### What needs to be done
Every line containing the string "pixels" is to be copied from the records.

### Material to process
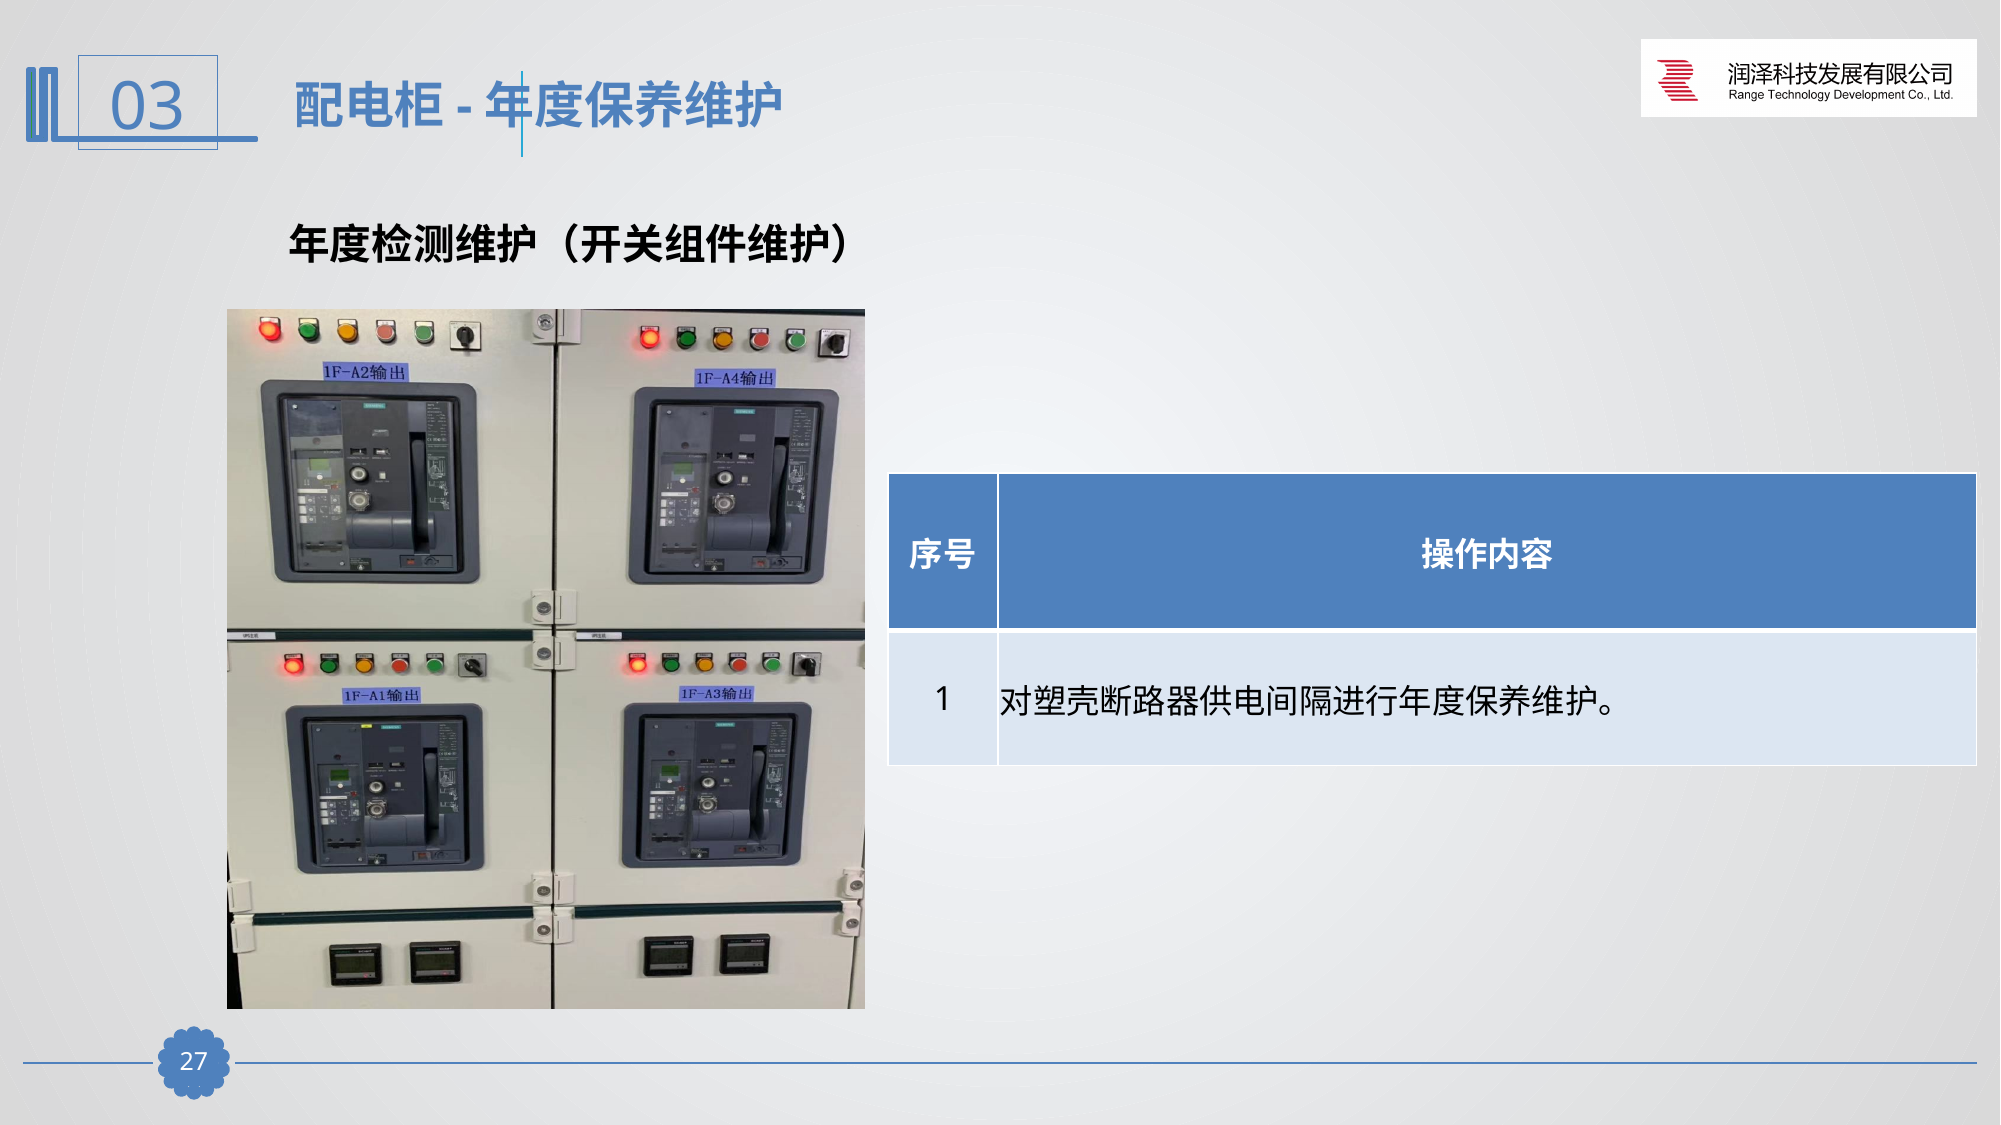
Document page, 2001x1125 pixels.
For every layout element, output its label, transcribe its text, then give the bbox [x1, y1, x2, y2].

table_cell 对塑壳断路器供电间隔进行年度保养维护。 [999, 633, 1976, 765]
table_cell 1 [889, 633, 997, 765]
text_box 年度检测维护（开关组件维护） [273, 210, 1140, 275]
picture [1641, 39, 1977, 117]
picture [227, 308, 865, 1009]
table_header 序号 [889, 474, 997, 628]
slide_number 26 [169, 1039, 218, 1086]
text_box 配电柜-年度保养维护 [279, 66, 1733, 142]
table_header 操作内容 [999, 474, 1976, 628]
* * *
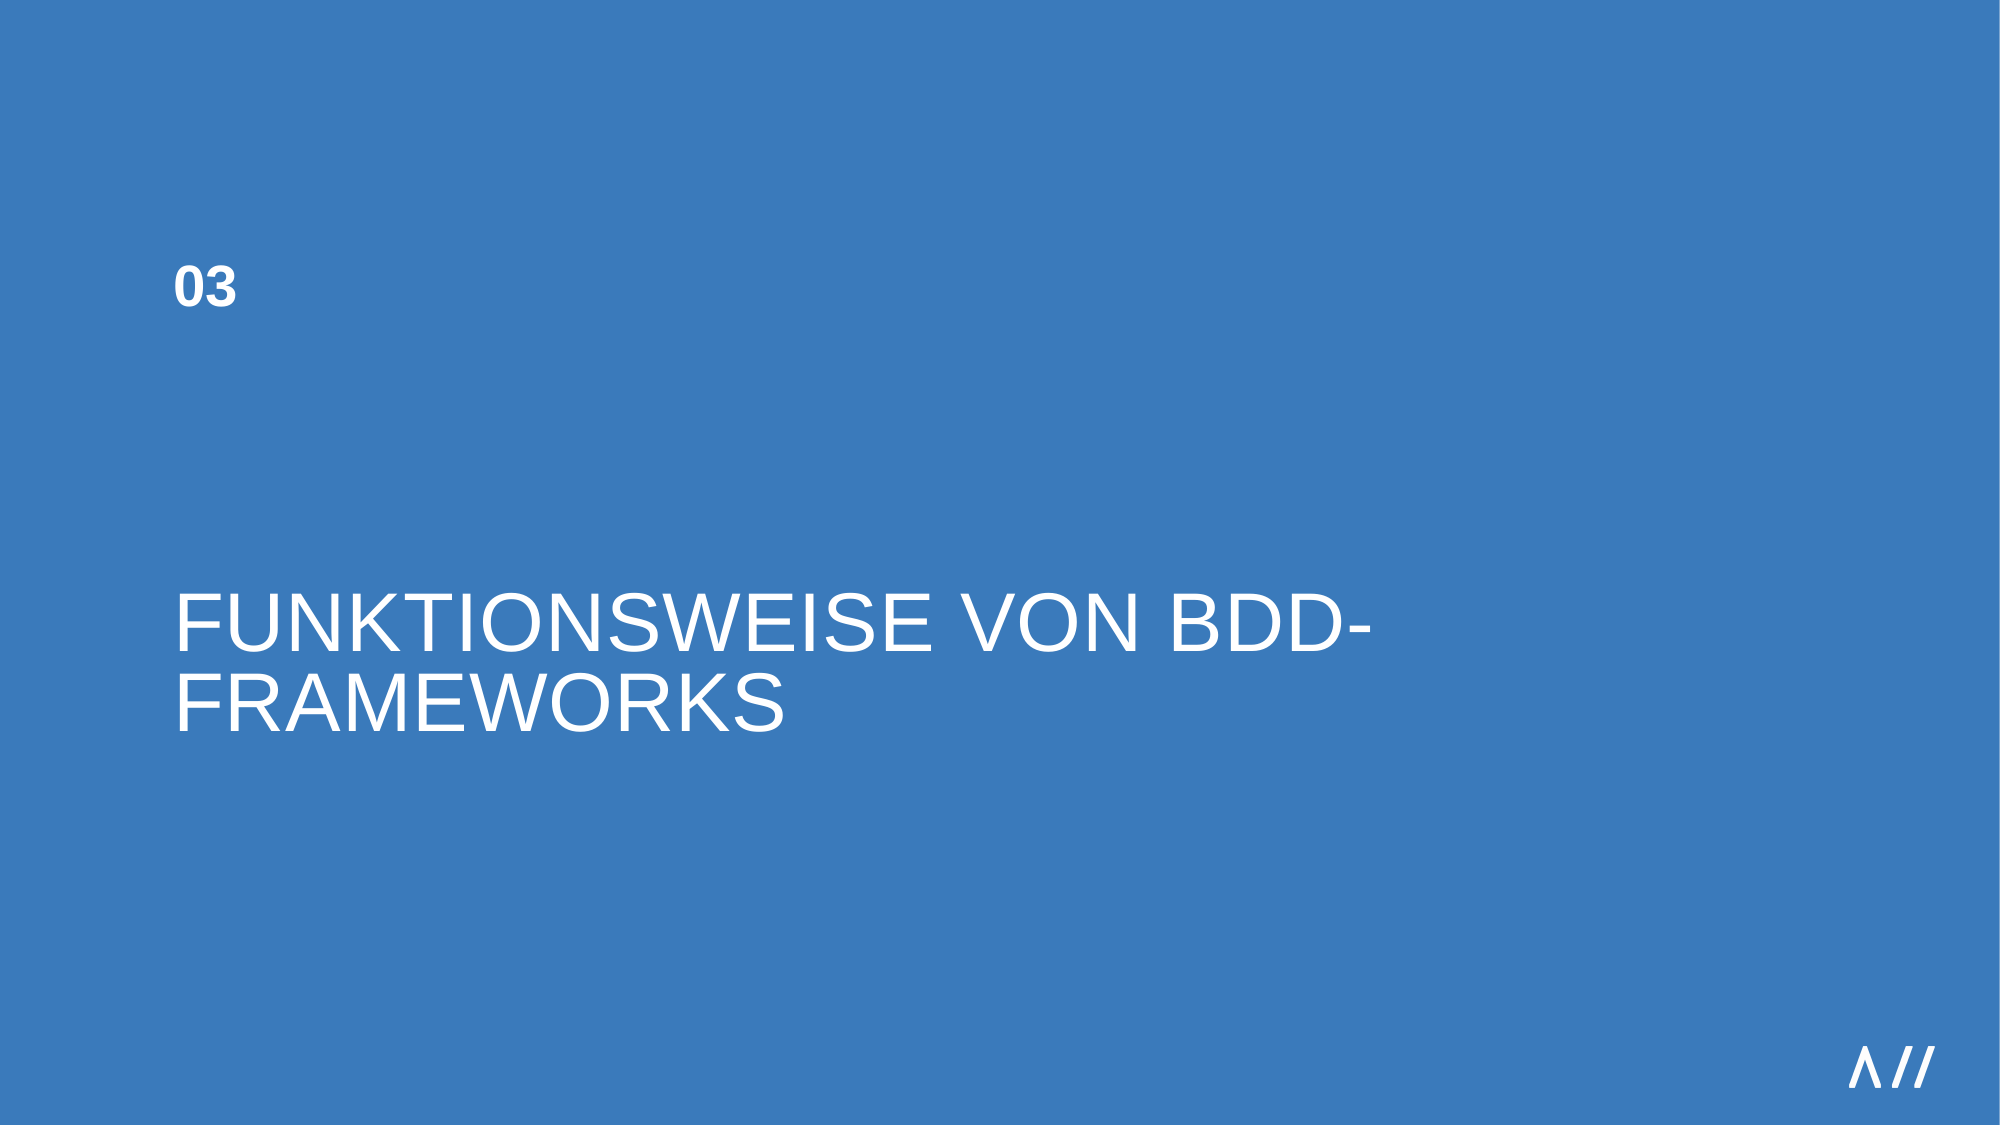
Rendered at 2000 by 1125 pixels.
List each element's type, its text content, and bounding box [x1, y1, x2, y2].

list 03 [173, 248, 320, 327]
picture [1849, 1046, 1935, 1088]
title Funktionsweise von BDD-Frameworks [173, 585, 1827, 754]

### Result for this exercise
Document page, 2001x1125 pixels.
Rendered at 2000 by 1125 pixels.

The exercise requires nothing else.